You may find more ideas in one of my favourite books, Random Acts of Kindness. There are very many different inexpensive editions of this book available new and second hand. My favourite original version can be found, second hand here  and the special 20th anniversary edition is here.(Note that the stories in this anniversary edition are almost all from USA.)

If we are experiencing loneliness, what can we do to help ourselves? Well, having been there again myself only a few years ago, I think the first thing is to acknowledge and accept that's what we're feeling - and it's not our fault!! There is a great reluctance to admit to feelings of loneliness, as if somehow it's a personality flaw, or we have brought it on ourselves or are weak for feeling it. This is absolutely not the case. And if more people were able to acknowledge, accept and open up about it, it would help us all. Do we talk about problems with our physical health? YES! Quite easily! We ask each other how we are, we share about our colds and flu, bad backs, deteriorating eyesight, aches and pains...... but we don't do the same when it comes to loneliness, anxiety, stress, depression etc. And if we did it would make all the difference! 

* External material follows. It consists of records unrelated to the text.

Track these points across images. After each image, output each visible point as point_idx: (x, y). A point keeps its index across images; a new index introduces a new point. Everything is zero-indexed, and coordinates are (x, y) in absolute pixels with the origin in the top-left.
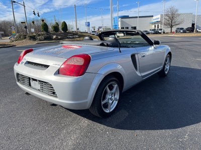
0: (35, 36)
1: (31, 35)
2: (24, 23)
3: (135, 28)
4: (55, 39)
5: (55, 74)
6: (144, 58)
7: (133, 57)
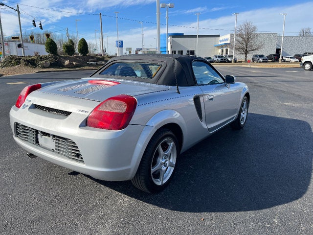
0: (34, 60)
1: (28, 58)
2: (18, 38)
3: (193, 52)
4: (67, 66)
5: (81, 126)
6: (212, 101)
7: (197, 100)
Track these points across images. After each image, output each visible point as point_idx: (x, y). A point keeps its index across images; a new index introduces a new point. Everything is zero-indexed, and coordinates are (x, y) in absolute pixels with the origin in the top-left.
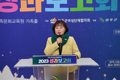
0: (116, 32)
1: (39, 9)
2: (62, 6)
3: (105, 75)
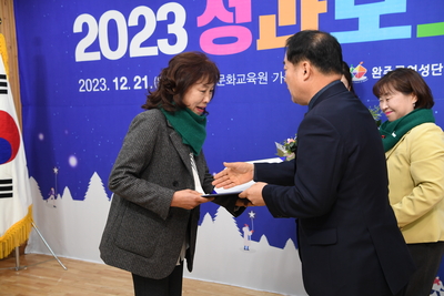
2: (387, 21)
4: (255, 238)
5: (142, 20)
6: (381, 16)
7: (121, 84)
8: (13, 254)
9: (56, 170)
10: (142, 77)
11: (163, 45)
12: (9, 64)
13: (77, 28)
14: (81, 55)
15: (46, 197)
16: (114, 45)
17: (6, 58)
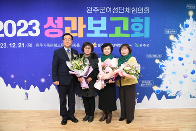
0: (148, 56)
1: (81, 35)
2: (102, 32)
3: (138, 93)
7: (13, 45)
10: (22, 43)
11: (31, 33)
16: (10, 32)
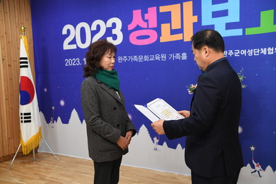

Having acknowledged it, we can explore the opportunities available to us to take some steps, no matter how small, to change our situation, to make those connections that we're missing, to talk about it. Maybe reach out to an organisation offering support services, such as The Silver Line, Age Uk, Mind, etc. For instance, you may be interested in an organisation called 'Contact the Elderly' which organises small Sunday tea parties so people can get together for a chat! More info here. 

Maybe volunteer your time, skills, experience etc to support others! That one ticks lots of the boxes! It not only passes the time but also brings us into much needed contact with others, gives us a sense of being able to contribute something, to be useful and of value, and it can also be fun!! 

It's never too late to learn something new and it can be a great way to meet new people, pass some enjoyable time and keep the old grey matter sharp! I got a first class honours Masters Degree aged 50 while still working full time! So, is there something you've always fancied doing? Photography? A language? Painting? Pottery? Crafts? Find out what's going on in your local area - your library, adult education centre, college, community centre, village or church hall etc can all be sources of info about local classes. Try something new! You might love it! Look at my post Caught On Camera to see how taking pictures made a difference to me and my camera became a friend. 

And we can be kind to ourselves! Try some of those random acts of kindness on yourself first! I regularly treat myself to lovely, inexpensive flowers on my supermarket shopping trips! 


The importance of life-long engagement with community, of feeling connected and valued and having a sense of purpose have been found by researchers to be fundamental to the longevity of the world's oldest people who are 100+. The highest numbers of these people, referred to as 'super centenarians', live in Okinawa in Japan. See my post What's your Ikigai? for more on this.

You can find more really useful information here Support in dealing with loneliness and there are many other links below and throughout this blog.

Contact The Elderly

The Campaign To End Loneliness

Jo Cox Commission on Loneliness

British Red Cross: Connecting Communities

NHS Moodzone

So, what will you do, either to help yourself or others??

Hopefully you will find your own way to combat loneliness and to keep dancing!